TO DO: A word-for-word copy of the data, with no images, is the required answer.

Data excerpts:
+++++

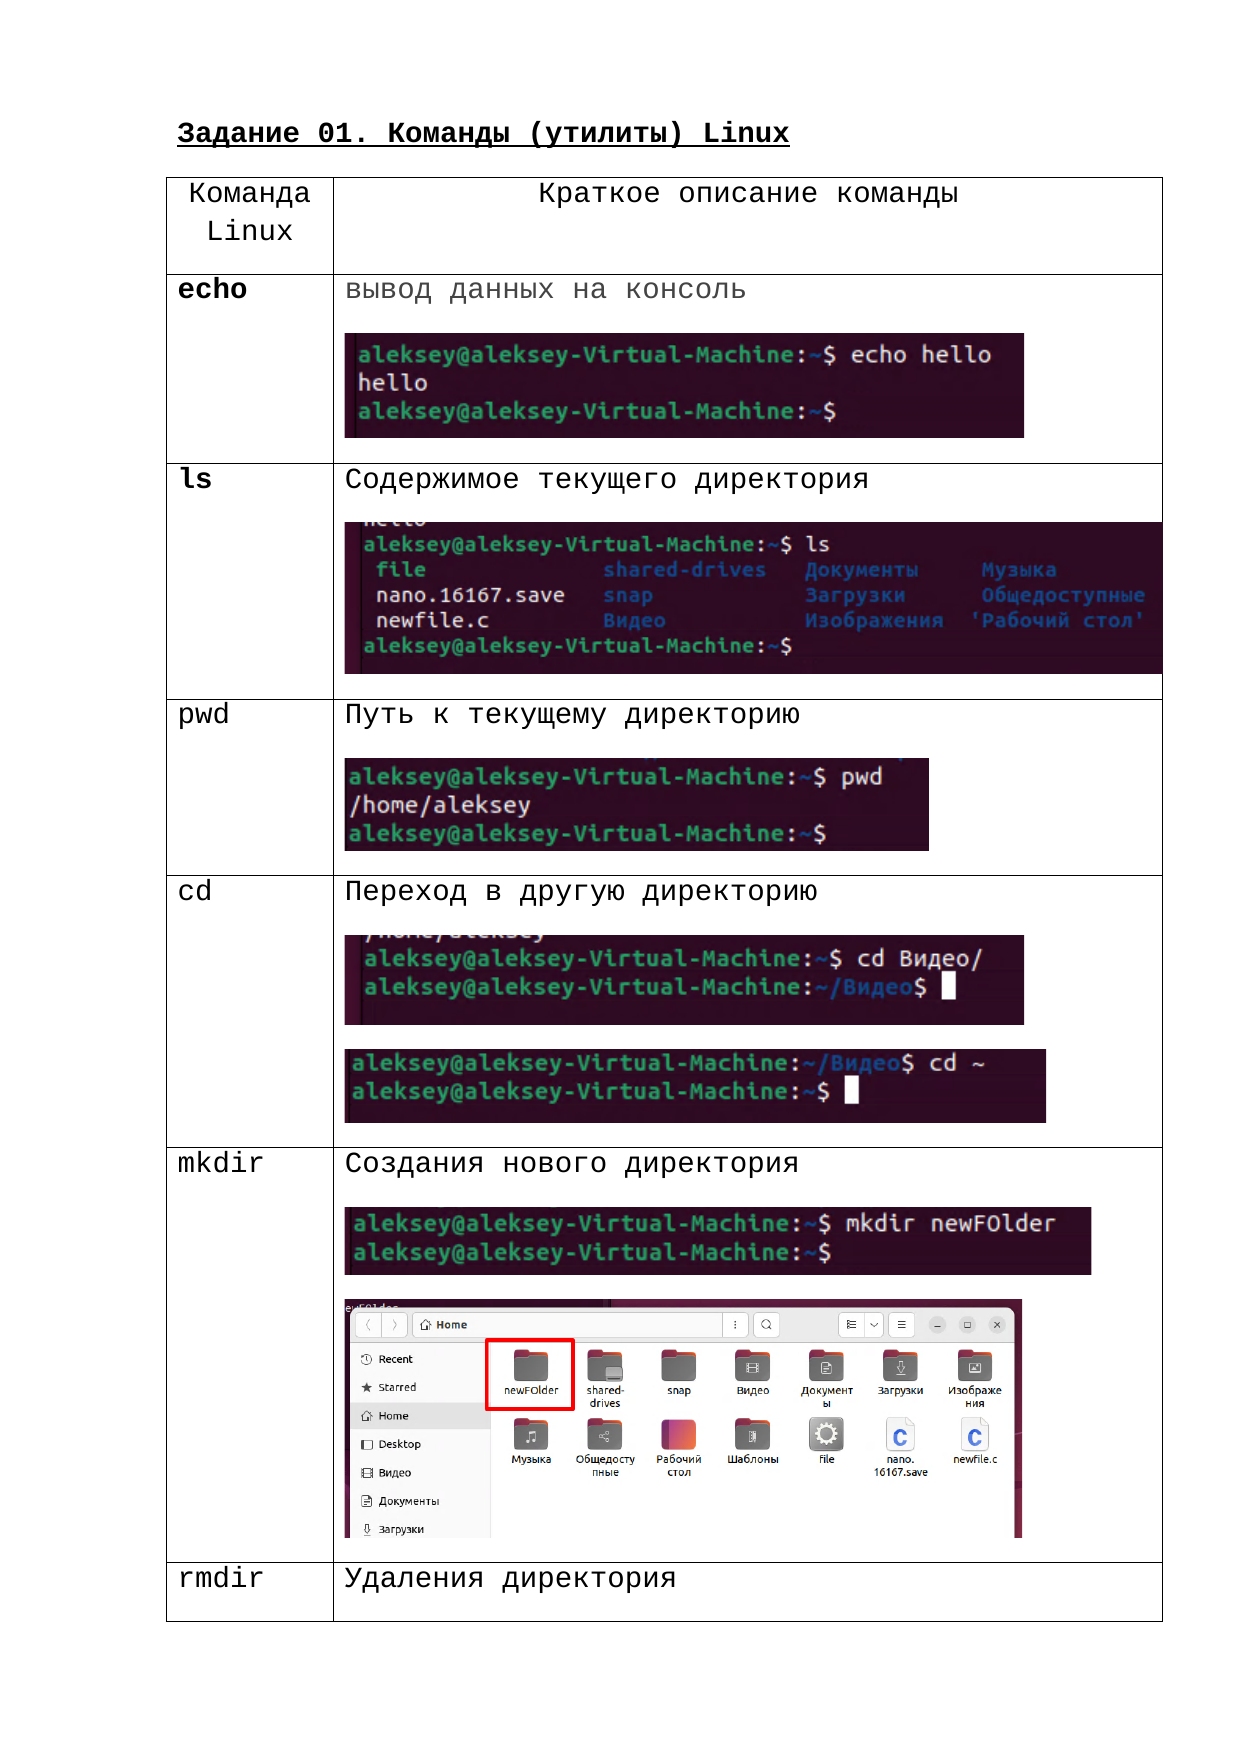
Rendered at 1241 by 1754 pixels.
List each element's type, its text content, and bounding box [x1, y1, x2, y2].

table_cell Переход в другую директорию [334, 876, 1162, 1147]
table_cell Путь к текущему директорию [334, 700, 1162, 875]
picture [344, 1299, 1023, 1538]
picture [344, 522, 1163, 674]
table_cell Содержимое текущего директория [334, 464, 1162, 699]
table_header Команда Linux [167, 178, 333, 273]
picture [344, 758, 929, 851]
table_cell Создания нового директория [334, 1148, 1162, 1562]
table_cell rmdir [167, 1563, 333, 1621]
table_cell mkdir [167, 1148, 333, 1562]
table_cell cd [167, 876, 333, 1147]
table_cell Удаления директория [334, 1563, 1162, 1621]
table_header Краткое описание команды [334, 178, 1162, 273]
picture [344, 333, 1025, 438]
table_cell вывод данных на консоль [334, 275, 1162, 463]
table_cell ls [167, 464, 333, 699]
table_cell pwd [167, 700, 333, 875]
text Задание 01. Команды (утилиты) Linux [177, 118, 1152, 151]
picture [344, 1049, 1047, 1123]
picture [344, 1207, 1092, 1275]
picture [344, 935, 1025, 1025]
table_cell echo [167, 275, 333, 463]
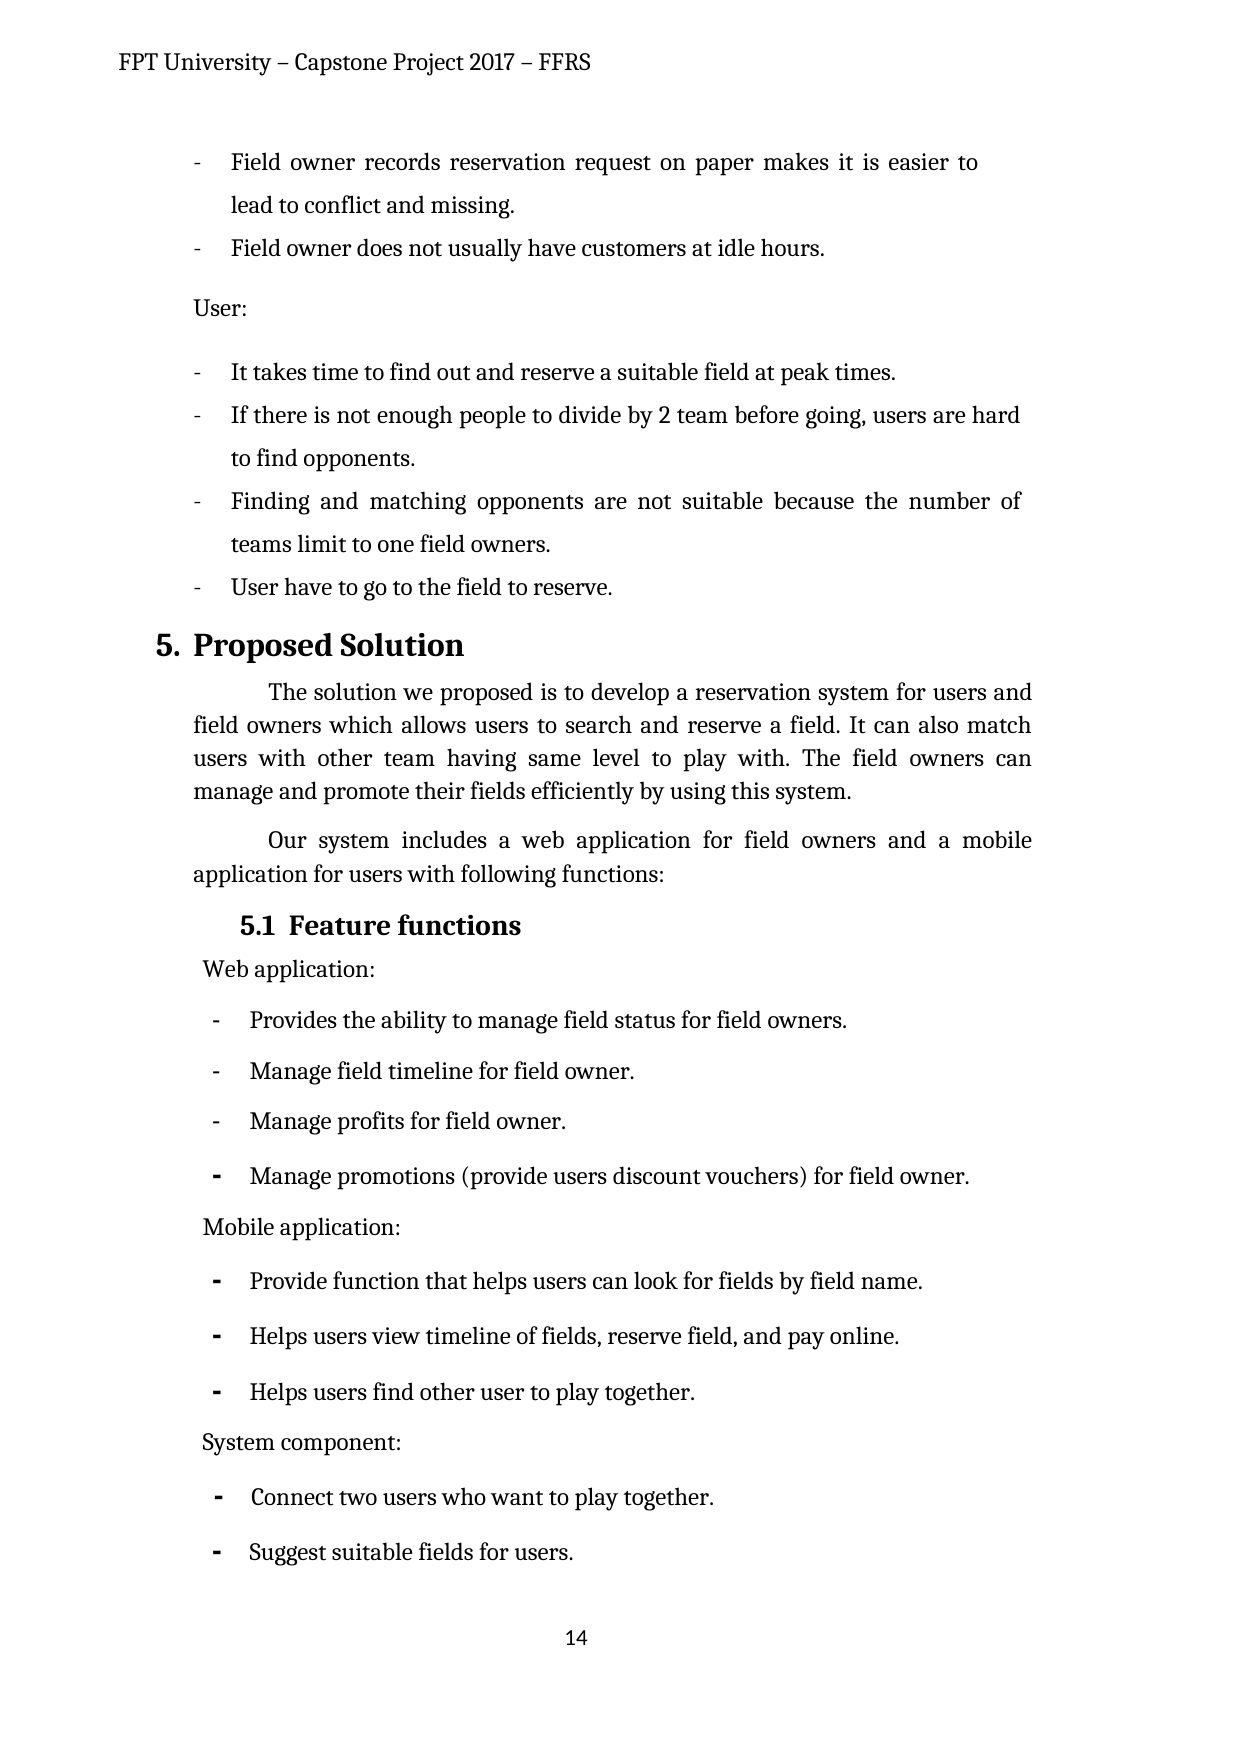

+++++

RESULT OF THIS TASK:
Rendered at 1241 by 1754 pixels.
List each element's type, its text content, and bounding box [x1, y1, x2, y2].

table_cell Переход в другую директорию [334, 876, 1162, 1147]
table_cell Путь к текущему директорию [334, 700, 1162, 875]
picture [344, 1299, 1023, 1538]
picture [344, 522, 1163, 674]
table_cell Содержимое текущего директория [334, 464, 1162, 699]
table_header Команда Linux [167, 178, 333, 273]
picture [344, 758, 929, 851]
table_cell Создания нового директория [334, 1148, 1162, 1562]
table_cell rmdir [167, 1563, 333, 1621]
table_cell mkdir [167, 1148, 333, 1562]
table_cell cd [167, 876, 333, 1147]
table_cell Удаления директория [334, 1563, 1162, 1621]
table_header Краткое описание команды [334, 178, 1162, 273]
picture [344, 333, 1025, 438]
table_cell вывод данных на консоль [334, 275, 1162, 463]
table_cell ls [167, 464, 333, 699]
table_cell pwd [167, 700, 333, 875]
text Задание 01. Команды (утилиты) Linux [177, 118, 1152, 151]
picture [344, 1049, 1047, 1123]
picture [344, 1207, 1092, 1275]
picture [344, 935, 1025, 1025]
table_cell echo [167, 275, 333, 463]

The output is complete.